CASE STUDY

Engage Company Leadership about Impact of Health IT

Problem:

A mid-sized biopharma created a new Health IT center of excellence (CoE) to better monitor, understand and coordinate responses to the evolving HIT landscape, including vendors, partnerships, technologies, regulations and industry practices. However, most of the senior leadership team was unfamiliar with the basics of health IT and its growing impact on the biopharma industry and its customers, and were unsure of how their functional areas should engage with and take advantage of the new CoE’s expertise.

Approach:

The CoE leader engaged Health Accelerators to develop an internal communications strategy and plan to increase awareness of the CoE’s expertise, scope and value among key stakeholders within the company, and create a ‘burning platform’ to underscore the urgency of mitigating health IT’s impact on the company and its most important customers.
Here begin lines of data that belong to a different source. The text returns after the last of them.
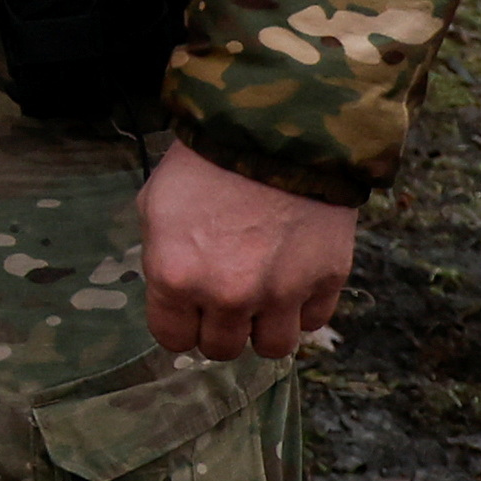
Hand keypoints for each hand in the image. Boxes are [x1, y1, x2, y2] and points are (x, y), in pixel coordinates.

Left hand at [139, 138, 356, 358]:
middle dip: (219, 327)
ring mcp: (281, 294)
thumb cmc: (204, 163)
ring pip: (272, 348)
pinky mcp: (325, 282)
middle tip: (224, 300)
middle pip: (222, 348)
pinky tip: (292, 280)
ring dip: (262, 328)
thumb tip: (174, 290)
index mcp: (176, 278)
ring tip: (260, 299)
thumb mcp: (156, 206)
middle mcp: (228, 296)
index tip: (187, 311)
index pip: (173, 338)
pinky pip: (311, 321)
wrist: (272, 132)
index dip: (179, 324)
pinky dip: (301, 308)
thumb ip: (162, 258)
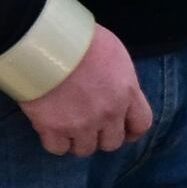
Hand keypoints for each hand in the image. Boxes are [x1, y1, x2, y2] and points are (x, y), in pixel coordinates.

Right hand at [19, 21, 155, 156]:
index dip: (131, 131)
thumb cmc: (80, 38)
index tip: (123, 130)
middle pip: (112, 142)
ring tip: (67, 126)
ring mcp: (81, 124)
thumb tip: (115, 90)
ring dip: (77, 140)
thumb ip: (120, 79)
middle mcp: (108, 113)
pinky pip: (58, 148)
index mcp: (126, 92)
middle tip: (89, 125)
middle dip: (101, 136)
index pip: (141, 124)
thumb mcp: (114, 53)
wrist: (45, 41)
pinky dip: (55, 142)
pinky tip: (50, 129)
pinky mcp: (53, 128)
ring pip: (85, 149)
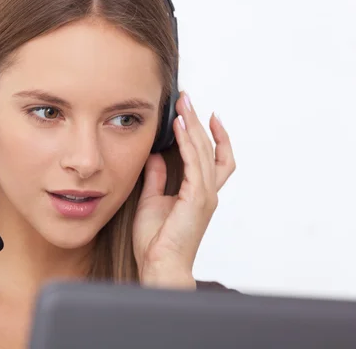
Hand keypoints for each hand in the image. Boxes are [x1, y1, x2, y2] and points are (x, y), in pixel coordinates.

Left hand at [132, 91, 235, 289]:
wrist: (159, 266)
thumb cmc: (156, 241)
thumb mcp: (151, 200)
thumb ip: (156, 178)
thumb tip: (155, 156)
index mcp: (199, 193)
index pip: (215, 158)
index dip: (214, 136)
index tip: (203, 115)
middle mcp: (207, 192)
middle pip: (211, 148)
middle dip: (199, 122)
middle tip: (187, 100)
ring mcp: (205, 195)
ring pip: (206, 151)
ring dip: (194, 126)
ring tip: (183, 106)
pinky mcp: (198, 199)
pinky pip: (196, 164)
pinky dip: (189, 143)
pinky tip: (179, 127)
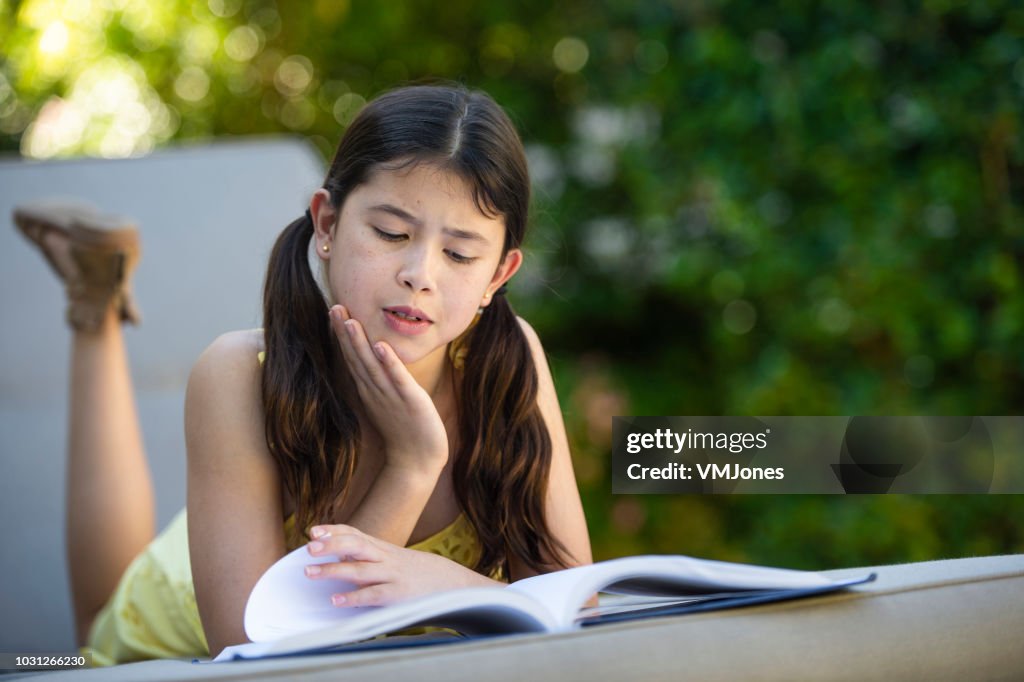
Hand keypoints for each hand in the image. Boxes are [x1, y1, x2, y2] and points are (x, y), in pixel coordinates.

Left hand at [303, 524, 496, 606]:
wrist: (450, 582)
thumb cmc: (415, 572)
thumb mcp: (392, 557)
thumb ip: (368, 555)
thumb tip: (338, 553)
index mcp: (382, 547)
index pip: (355, 533)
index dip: (334, 531)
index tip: (313, 530)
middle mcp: (385, 557)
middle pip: (356, 544)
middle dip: (331, 545)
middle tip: (309, 547)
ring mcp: (392, 575)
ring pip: (359, 569)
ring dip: (332, 570)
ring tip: (310, 572)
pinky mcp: (397, 594)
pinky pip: (372, 595)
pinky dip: (353, 597)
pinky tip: (336, 600)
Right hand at [329, 304, 448, 474]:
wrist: (417, 460)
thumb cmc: (404, 428)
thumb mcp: (387, 399)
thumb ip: (378, 379)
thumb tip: (373, 359)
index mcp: (369, 388)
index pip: (353, 356)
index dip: (342, 334)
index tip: (333, 309)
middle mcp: (375, 390)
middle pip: (356, 357)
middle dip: (344, 332)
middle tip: (334, 306)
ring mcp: (390, 395)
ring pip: (371, 365)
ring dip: (359, 343)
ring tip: (349, 320)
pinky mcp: (410, 400)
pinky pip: (398, 379)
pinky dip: (390, 363)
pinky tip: (381, 347)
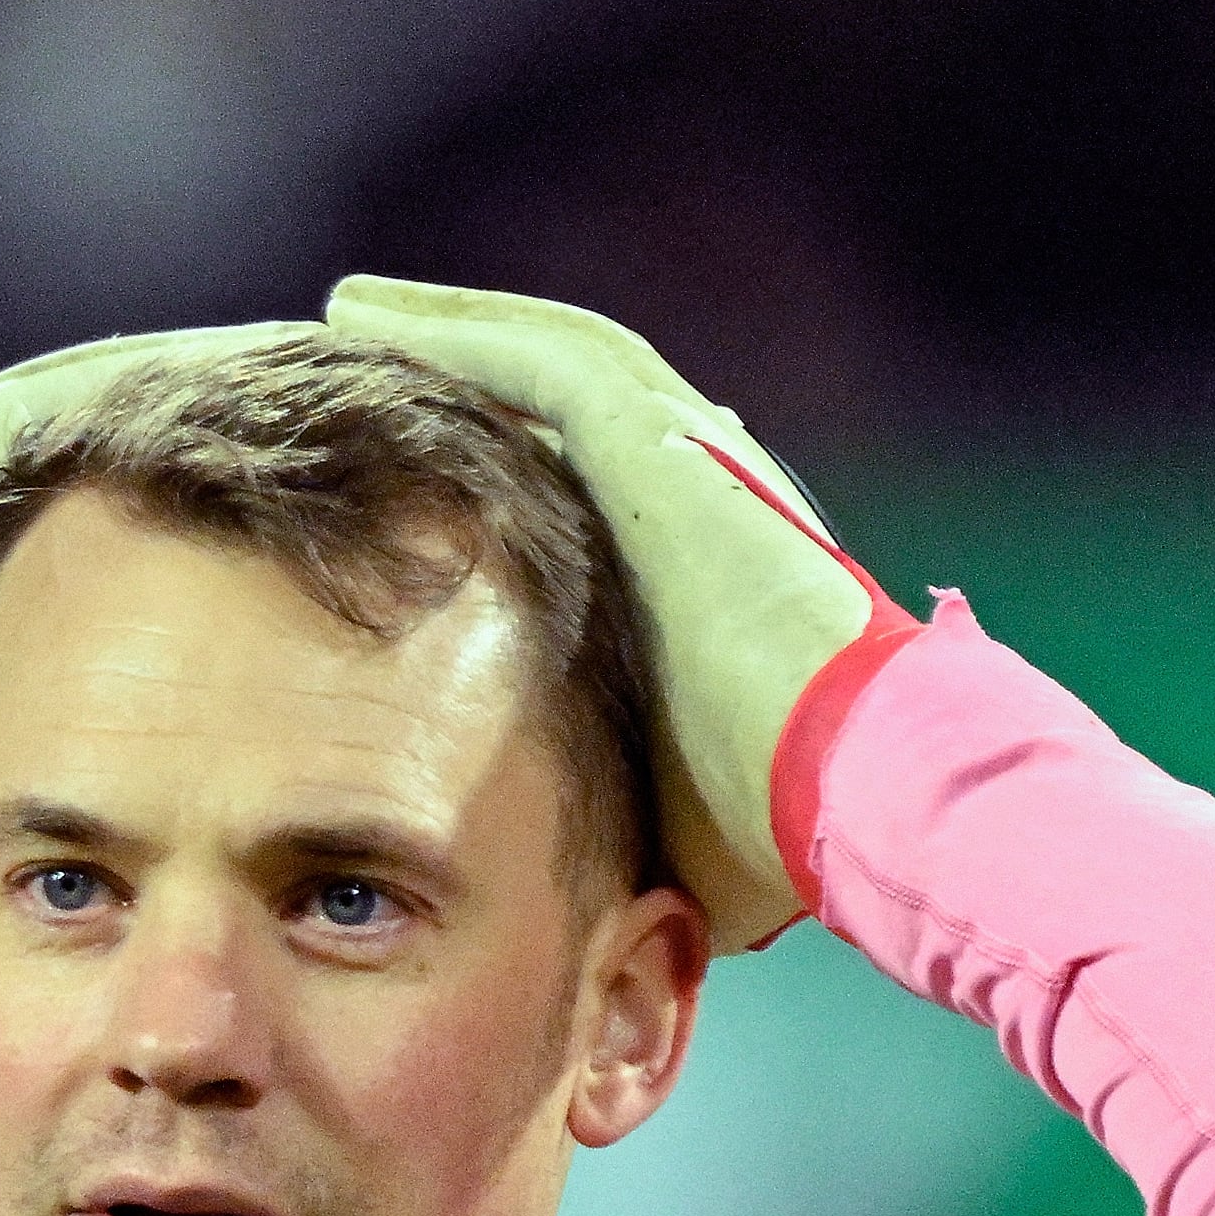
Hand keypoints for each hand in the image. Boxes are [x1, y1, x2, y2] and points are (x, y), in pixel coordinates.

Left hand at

Health Accelerators began by conducting interviews with the leaders of key functions in the organization, including Marketing, Sales and Managed Health Systems. We synthesized their perspectives about key business challenges, and demonstrated how many of these challenges were directly or indirectly connected to health IT. Using the company’s preferred approach we then developed an organizational communications and change management strategy, key messages, internal branding, and program roadmap that included town hall meetings, explainer videos, presentations, position papers, articles, interviews and case studies that the CoE used to engage employees, executives and brand leadership about the opportunities and risks of health IT.

Results:

Similar to the rise of Managed Care, the Internet and Accountable Care Organizations (ACOs) in previous decades, health IT was both very important and very misunderstood by the leadership of this biopharma company. We partnered closely with CoE staff to systematically and quickly create awareness, modular education and a clear path for action for executives, brand teams and healthcare organization (HCO) account directors. We stripped out the health IT jargon and reframed opportunities and challenges in a language that the audience already understood.